# Kutipan Halaman
<<<<

Posts

Ketika Orang Menjulukiku Gendut

Oleh: Chrisanty L, Indonesia
(Artikel asli dalam Bahasa Inggris: When Others Called Me Fat)

ketika-aku-dijuluki-gendut

Saat aku kuliah di China dan melihat-lihat pakaian di toko-toko sekitar kampus, kerap aku tidak dihiraukan para penjaga toko. Bila melayani, biasanya mereka akan berkata, “Maaf, kami hanya punya ukuran kecil.”

Kebanyakan dari 15.000 mahasiswa di kampusku memang bertubuh kecil. Para pendatang yang posturnya lebih tinggi dan besar biasanya akan tampak menonjol. Aku sendiri adalah orang Indonesia keturunan Tionghoa, namun posturku lebih besar dari rata-rata mahasiswi Tionghoa. Sebab itu, lambat laun aku mulai takut untuk memasuki toko-toko di sekitar kampus. Aku merasa orang memperhatikan dan memberi penilaian minus terhadap penampilanku.

>>>>

# Data yang Diberikan

<<<<

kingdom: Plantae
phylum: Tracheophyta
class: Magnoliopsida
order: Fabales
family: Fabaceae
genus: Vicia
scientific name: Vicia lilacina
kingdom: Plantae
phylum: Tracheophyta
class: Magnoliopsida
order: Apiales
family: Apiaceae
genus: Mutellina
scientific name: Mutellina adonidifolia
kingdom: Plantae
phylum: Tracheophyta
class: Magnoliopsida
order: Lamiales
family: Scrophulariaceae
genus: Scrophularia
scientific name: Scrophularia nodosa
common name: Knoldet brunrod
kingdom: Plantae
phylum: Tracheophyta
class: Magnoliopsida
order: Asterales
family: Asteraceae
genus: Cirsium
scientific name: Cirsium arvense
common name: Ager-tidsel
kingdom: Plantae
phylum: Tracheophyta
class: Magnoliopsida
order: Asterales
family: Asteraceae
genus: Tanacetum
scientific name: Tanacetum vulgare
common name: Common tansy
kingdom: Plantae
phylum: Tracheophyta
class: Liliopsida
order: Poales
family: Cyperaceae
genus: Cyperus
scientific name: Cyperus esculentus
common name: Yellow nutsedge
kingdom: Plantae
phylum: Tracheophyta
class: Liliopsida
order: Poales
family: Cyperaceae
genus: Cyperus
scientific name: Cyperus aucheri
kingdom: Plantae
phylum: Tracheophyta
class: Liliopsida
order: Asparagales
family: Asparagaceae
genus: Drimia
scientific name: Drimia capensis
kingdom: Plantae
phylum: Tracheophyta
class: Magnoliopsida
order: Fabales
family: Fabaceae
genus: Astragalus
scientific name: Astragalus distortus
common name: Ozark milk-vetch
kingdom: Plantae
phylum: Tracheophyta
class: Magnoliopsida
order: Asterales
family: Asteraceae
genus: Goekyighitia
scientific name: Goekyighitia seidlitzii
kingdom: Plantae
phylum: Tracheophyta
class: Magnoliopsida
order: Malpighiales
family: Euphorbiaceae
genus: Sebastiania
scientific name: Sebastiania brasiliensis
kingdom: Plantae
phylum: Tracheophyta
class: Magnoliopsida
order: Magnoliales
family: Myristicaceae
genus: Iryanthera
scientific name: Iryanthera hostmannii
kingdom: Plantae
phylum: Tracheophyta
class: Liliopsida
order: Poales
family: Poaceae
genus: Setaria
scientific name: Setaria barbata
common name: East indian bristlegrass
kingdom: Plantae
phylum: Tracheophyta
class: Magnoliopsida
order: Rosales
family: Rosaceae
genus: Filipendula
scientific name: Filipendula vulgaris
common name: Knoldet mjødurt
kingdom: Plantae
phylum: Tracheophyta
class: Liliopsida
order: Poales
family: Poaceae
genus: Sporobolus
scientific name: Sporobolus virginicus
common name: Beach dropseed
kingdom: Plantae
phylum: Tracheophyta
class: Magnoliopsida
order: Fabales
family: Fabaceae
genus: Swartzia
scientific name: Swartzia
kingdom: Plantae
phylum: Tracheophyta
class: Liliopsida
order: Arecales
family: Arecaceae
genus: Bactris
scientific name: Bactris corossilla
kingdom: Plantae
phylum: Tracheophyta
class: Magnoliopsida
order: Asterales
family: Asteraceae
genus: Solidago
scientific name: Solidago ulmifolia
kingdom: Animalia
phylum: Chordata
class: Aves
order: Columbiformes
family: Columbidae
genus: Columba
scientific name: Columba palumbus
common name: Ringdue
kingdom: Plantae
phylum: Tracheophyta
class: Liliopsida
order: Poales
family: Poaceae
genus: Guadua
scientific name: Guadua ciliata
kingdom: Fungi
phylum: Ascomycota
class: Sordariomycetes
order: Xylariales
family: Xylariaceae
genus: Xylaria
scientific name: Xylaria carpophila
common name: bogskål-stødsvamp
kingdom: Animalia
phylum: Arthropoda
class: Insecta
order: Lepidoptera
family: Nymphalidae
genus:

>>>>

# Yang Perlu Dikerjakan
1. Jawablah pertanyaan berikut berdasarkan kutipan halaman di atas.
(a) Di negara mana penulis berkuliah?
(b) Berapa jumlah mahasiswa di kampus penulis?
(c) Apa yang biasanya dikatakan para penjaga toko ketika melayani penulis?
2. Ketik ulang bagian kutipan halaman di atas mulai dari "Saat aku kuliah" sampai "minus terhadap penampilanku." tanpa mengubah apa pun.

# Jawaban Lengkap
1.
(a) Di China.
(b) Sebanyak 15.000 mahasiswa.
(c) "Maaf, kami hanya punya ukuran kecil."

2.
Saat aku kuliah di China dan melihat-lihat pakaian di toko-toko sekitar kampus, kerap aku tidak dihiraukan para penjaga toko. Bila melayani, biasanya mereka akan berkata, “Maaf, kami hanya punya ukuran kecil.”

Kebanyakan dari 15.000 mahasiswa di kampusku memang bertubuh kecil. Para pendatang yang posturnya lebih tinggi dan besar biasanya akan tampak menonjol. Aku sendiri adalah orang Indonesia keturunan Tionghoa, namun posturku lebih besar dari rata-rata mahasiswi Tionghoa. Sebab itu, lambat laun aku mulai takut untuk memasuki toko-toko di sekitar kampus. Aku merasa orang memperhatikan dan memberi penilaian minus terhadap penampilanku.